Lágrimas de gás e "galinha-gorda"

Talvez motivado pela fase "quarentiana" de vida, quando as mais diversas associações de palavras e imagens nos remetem à infância e à adolescência, nos últimos tempos tenho andado propenso a recordar passagens da minha história. Felizmente, as lembranças quase sempre têm arrancado mais risadas do que lágrimas, embora estas últimas sejam ótimas para lavar a alma quando atreladas à melancolia.

Há poucos dias, numa lanchonete, vi um garoto tomando uma garrafa de refrigerante "no gargalo", o que instantaneamente me levou a recordar um episódio ocorrido há mais de três décadas. Ele e o outro que conto a seguir são referentes ao meu primo Sérgio, que reside em Salvador e é uns cinco anos mais velho do que eu.

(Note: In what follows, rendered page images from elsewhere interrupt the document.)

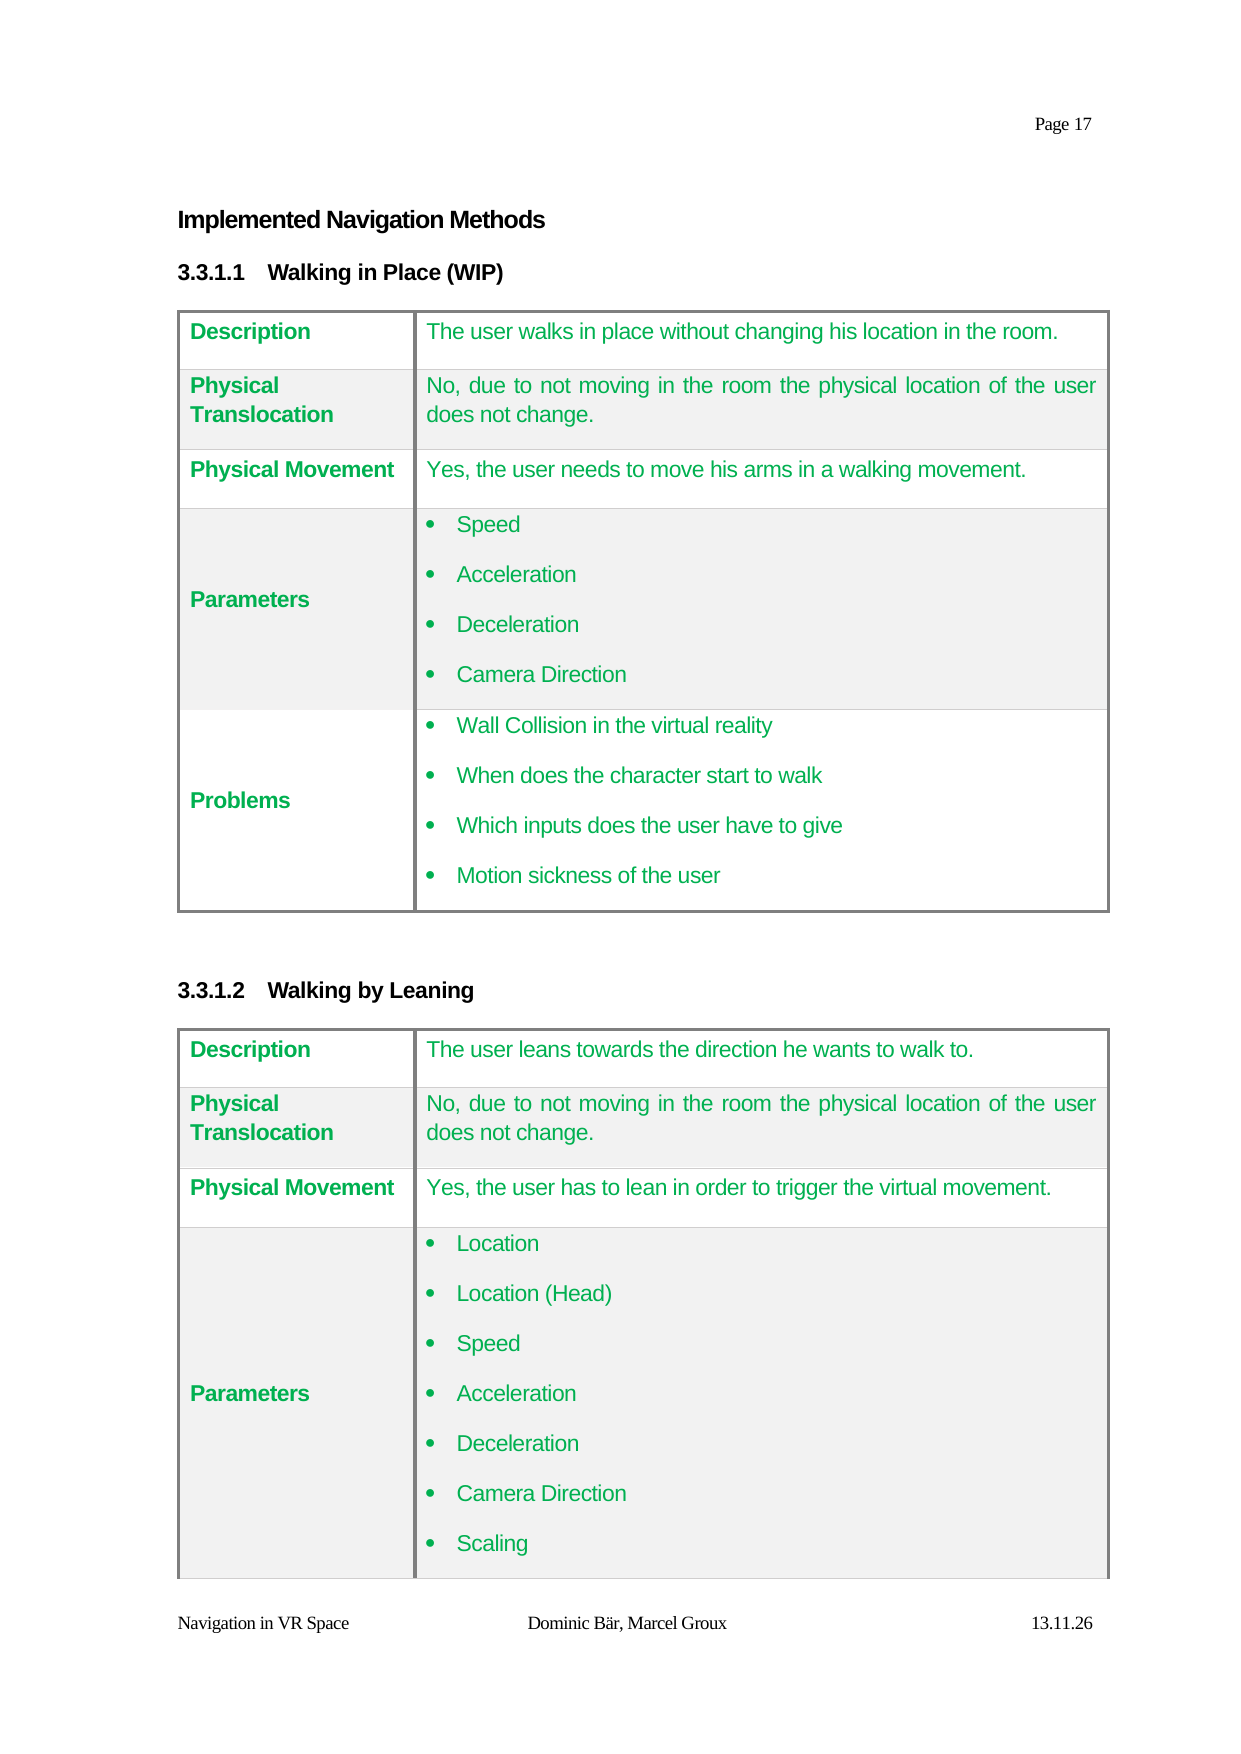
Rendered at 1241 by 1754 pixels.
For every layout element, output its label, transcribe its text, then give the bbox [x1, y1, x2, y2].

table_cell No, due to not moving in the room the physical location of the user does not change. [417, 370, 1107, 449]
table_cell Yes, the user needs to move his arms in a walking movement. [417, 450, 1107, 508]
subtitle Walking in Place (WIP) [177, 258, 1092, 285]
table_header Description [180, 1031, 413, 1087]
subtitle Implemented Navigation Methods [177, 205, 1092, 233]
table_cell Parameters [180, 509, 413, 709]
table_header Description [180, 313, 413, 369]
subtitle Walking by Leaning [177, 977, 1092, 1003]
table_header The user walks in place without changing his location in the room. [417, 313, 1107, 369]
table_cell Physical Movement [180, 1169, 413, 1227]
table_header The user leans towards the direction he wants to walk to. [417, 1031, 1107, 1087]
table_cell Problems [180, 710, 413, 910]
table_cell Yes, the user has to lean in order to trigger the virtual movement. [417, 1169, 1107, 1227]
table_cell Parameters [180, 1228, 413, 1578]
table_cell Location Location (Head) Speed Acceleration Deceleration Camera Direction Scaling [417, 1228, 1107, 1578]
table_cell Wall Collision in the virtual reality When does the character start to walk Which inputs does the user have to give Motion sickness of the user [417, 710, 1107, 910]
table_cell Physical Translocation [180, 1088, 413, 1167]
table_cell Physical Translocation [180, 370, 413, 449]
table_cell No, due to not moving in the room the physical location of the user does not change. [417, 1088, 1107, 1167]
table_cell Physical Movement [180, 450, 413, 508]
table_cell Speed Acceleration Deceleration Camera Direction [417, 509, 1107, 709]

Eu devia ter 8 anos quando a história aconteceu. Era a época mais esperada do ano, as longas férias de verão, um período em que muitos filhos de boanovenses que moravam fora apareciam para passar dezembro, janeiro e fevereiro em Boa Nova. Era o caso de Sérgio. Quem o conheceu na adolescência sabe o quanto ele era chegado a algumas "malvadezas inocentes" (se é que elas existem).

Devia ser um domingo, antes do almoço, pois fui ao bar de Tio Petrônio comprar algo a pedido da minha mãe. Chegando lá dei de cara com Sérgio, que tinha seus 13 anos. Ele, muito "bondoso", ofereceu-me "do nada" uma Coca-Cola. Inocentemente, aceitei e ainda agradeci antecipadamente, sem imaginar o que viria depois.

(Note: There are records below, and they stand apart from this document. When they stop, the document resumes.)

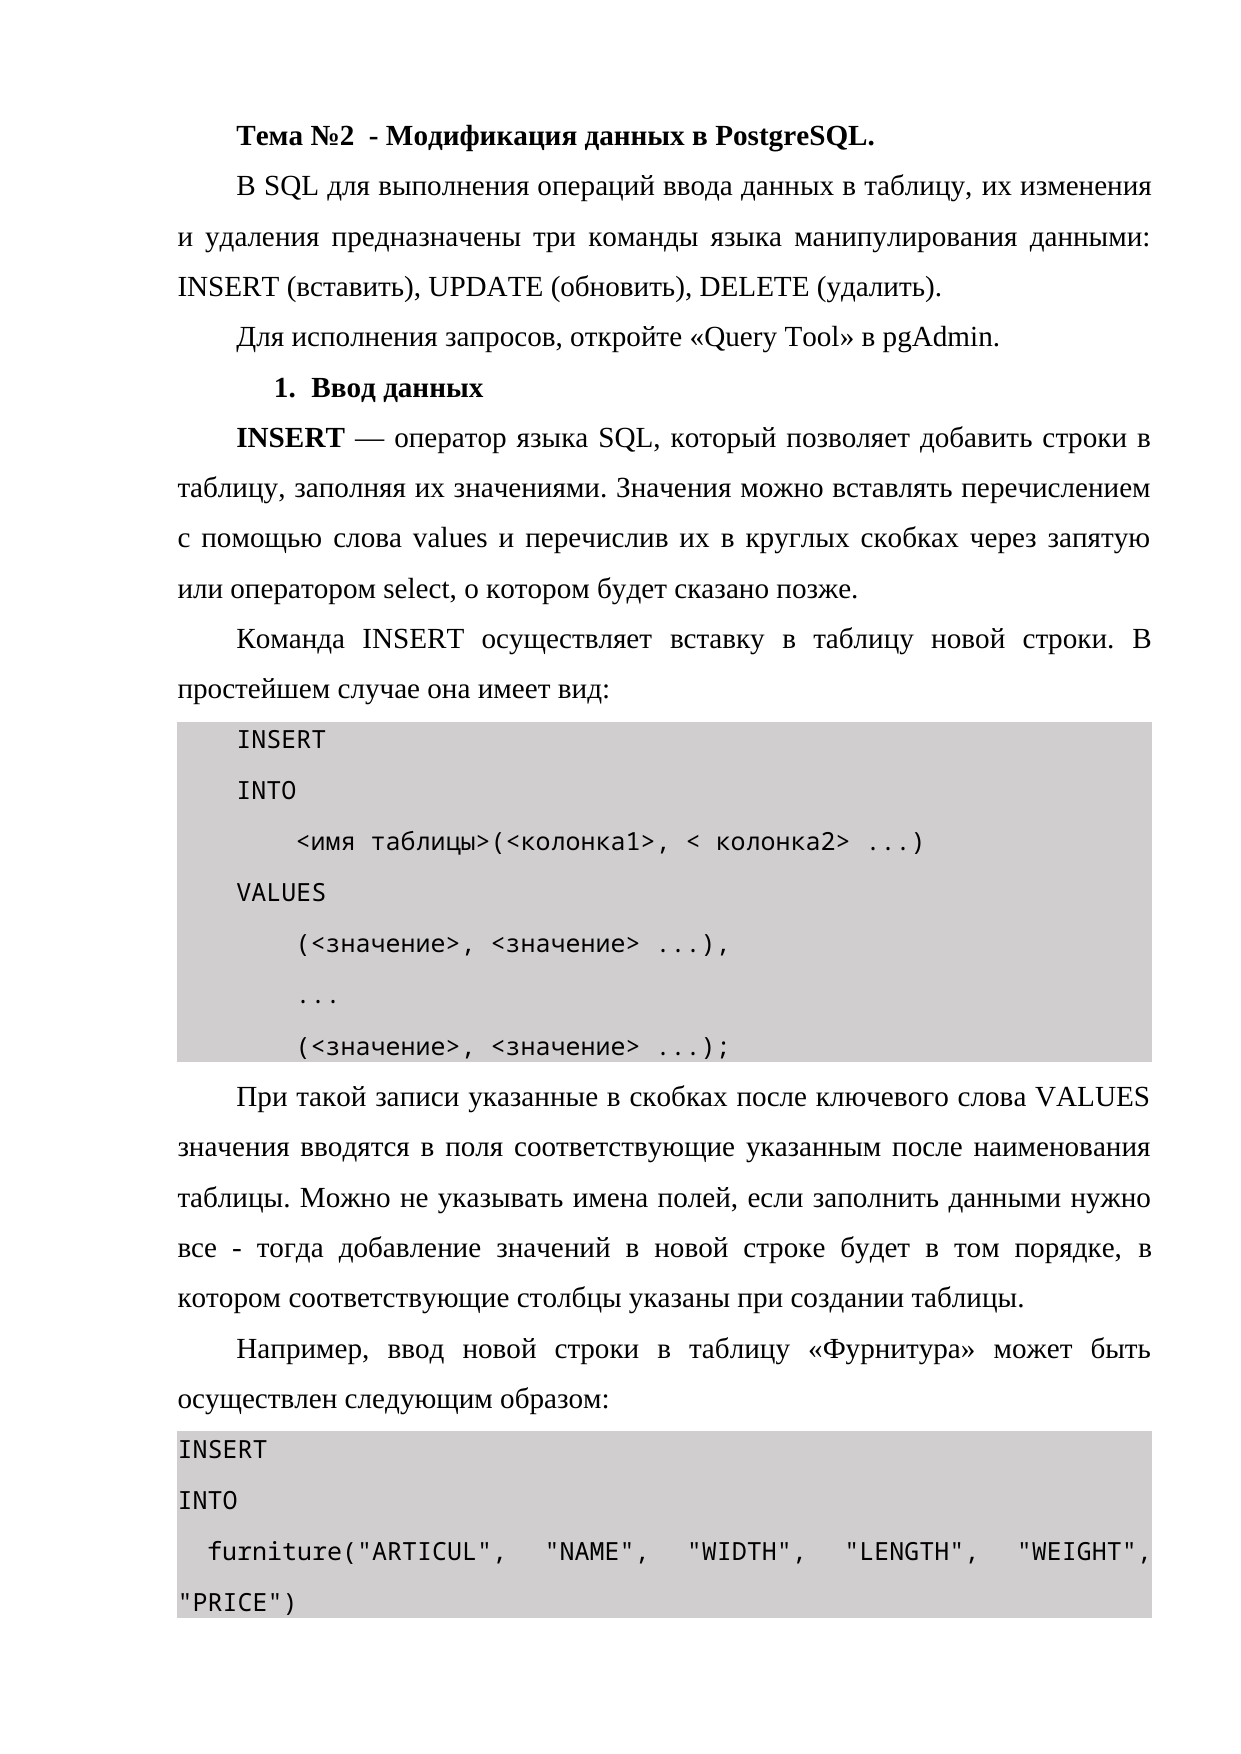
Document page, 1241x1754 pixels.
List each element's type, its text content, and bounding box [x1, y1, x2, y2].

text При такой записи указанные в скобках после ключевого слова VALUES значения вводятся в поля соответствующие указанным после наименования таблицы. Можно не указывать имена полей, если заполнить данными нужно все - тогда добавление значений в новой строке будет в том порядке, в котором соответствующие столбцы указаны при создании таблицы. [177, 1079, 1152, 1314]
text INSERT [177, 1431, 1152, 1465]
text ... [177, 977, 1152, 1011]
text VALUES [177, 875, 1152, 909]
text INTO [177, 773, 1152, 807]
text Команда INSERT осуществляет вставку в таблицу новой строки. В простейшем случае она имеет вид: [177, 621, 1152, 705]
text INSERT — оператор языка SQL, который позволяет добавить строки в таблицу, заполняя их значениями. Значения можно вставлять перечислением с помощью слова values и перечислив их в круглых скобках через запятую или оператором select, о котором будет сказано позже. [177, 420, 1152, 604]
text Тема №2 - Модификация данных в PostgreSQL. [177, 118, 1152, 152]
text В SQL для выполнения операций ввода данных в таблицу, их изменения и удаления предназначены три команды языка манипулирования данными: INSERT (вставить), UPDATE (обновить), DELETE (удалить). [177, 168, 1152, 303]
text INSERT [177, 722, 1152, 756]
text Для исполнения запросов, откройте «Query Tool» в pgAdmin. [177, 319, 1152, 353]
text (<значение>, <значение> ...), [177, 926, 1152, 960]
text (<значение>, <значение> ...); [177, 1028, 1152, 1062]
list Ввод данных [274, 370, 1152, 403]
text furniture("ARTICUL", "NAME", "WIDTH", "LENGTH", "WEIGHT", "PRICE") [177, 1533, 1152, 1618]
text <имя таблицы>(<колонка1>, < колонка2> ...) [177, 824, 1152, 858]
text Например, ввод новой строки в таблицу «Фурнитура» может быть осуществлен следующим образом: [177, 1331, 1152, 1414]
text INTO [177, 1482, 1152, 1516]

Tio Petrônio, então, pegou a garrafa e um copo para me servir, momento em que foi interrompido por Sérgio. Com plano certamente arquitetado, ele saiu com essa: "pra que copo; a moda em Salvador é tomar Coca-Cola no gargalo". Eu, menino puro do interior, acreditei e me pus a beber o refrigerante do jeito que meu primo sugeriu. Tão logo eu levei à boca o vasilhame de vidro, ele segurou minha cabeça com uma mão e o fundo da garrafa com a outra. Resultado: intermináveis segundos daquele líquido gelado e com gás rasgando a minha garganta. Não posso afirmar se isso é possível, mas tenho quase certeza de que dos meus olhos saíram borbulhas do refrigerante. Sérgio, mesmo vendo o meu sufoco e antes que alguém pudesse me acudir, manteve seu plano até o fim e gargalhava como se ouvisse a melhor das piadas.

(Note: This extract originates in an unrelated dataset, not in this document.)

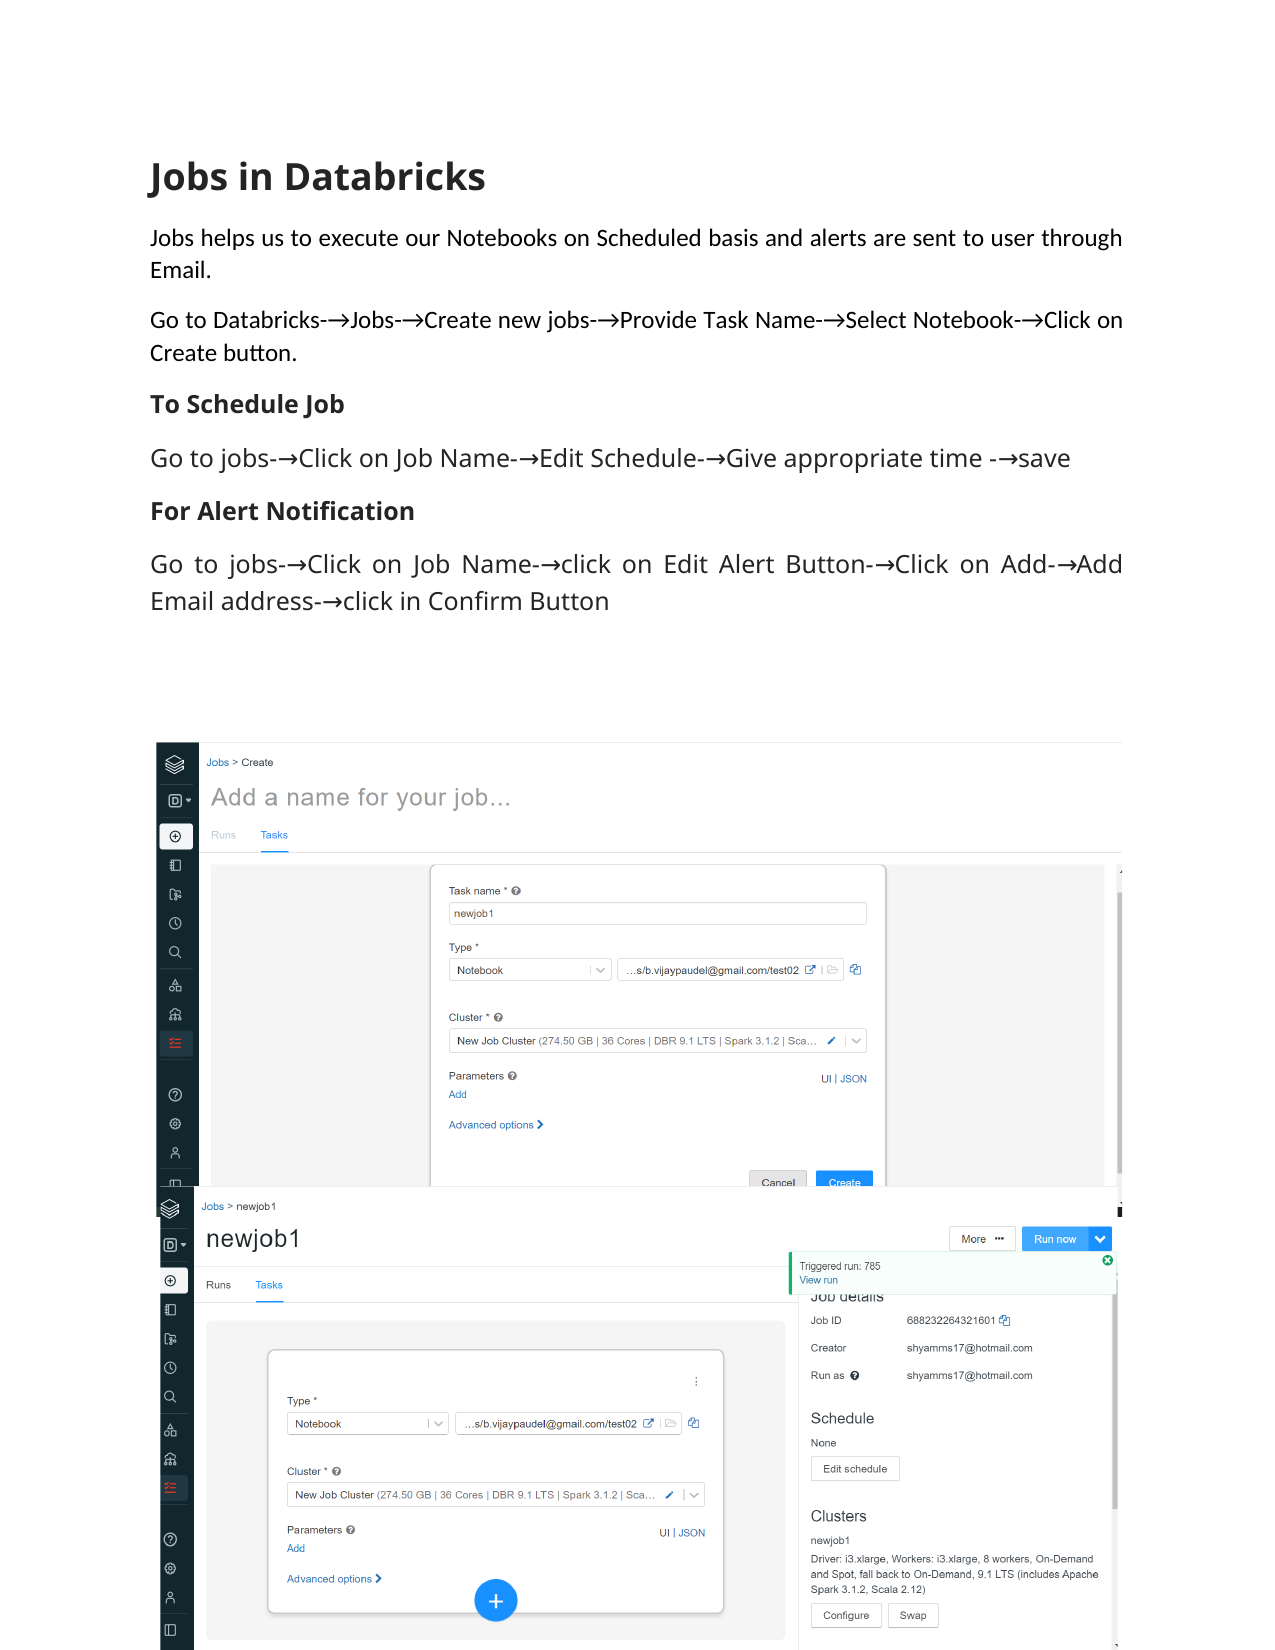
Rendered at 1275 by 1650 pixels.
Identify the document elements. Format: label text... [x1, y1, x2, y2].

Alguns anos depois, já adolescente, novamente testemunharia outra "brincadeira inocente" dele. Também nas férias de verão a praça do coreto ficava tomada de jovens de todas as idades. Na década de 1980 era bastante comum em Boa Nova a mistura de turmas; adolescentes de 14, 15 anos "andando" com figuras de 19, 20.

Naqueles momentos, quando o tédio tomava conta, alguém dava sempre um jeito de inventar algum passa-tempo. Sérgio era um deles. As suas propostas, claro, incluíam brincadeiras do tipo "galinha-gorda". Considerando-se que nem as novas gerações de boanovenses devem saber o que significa isso, aí vai: "galinha-gorda" (nunca descobri a origem do nome) é uma brincadeira de jogar balas no chão em meio a um grupo de pessoas, que tem que apanhá-las rapidamente, enfrentando toda sorte de "agressões" para sair da enrascada com o máximo possível de guloseimas.

Pelas regras, qualquer um podia se aventurar a pegá-las, mas tinha que ser realmente muito rápido, senão os demais estavam autorizados a bombardear as costas do(a) infeliz com murros e tapas. No caso do meu primo, tudo estaria normal se, numa determinada ocasião, ele não tivesse empurrado para o centro da rodinha a própria paquera (o equivalente a uma ficante dos dias de hoje), alguma menina de fora que se encontrava na cidade. Isso mesmo: ele lançou balas ao chão, empurrou a namorada ao centro e começou a primeira das muitas saraivadas de tapas em suas costas. Em meio ao episódio (que nada tinha de bullying, é bom que se diga!), suas gargalhadas eram as mais altas.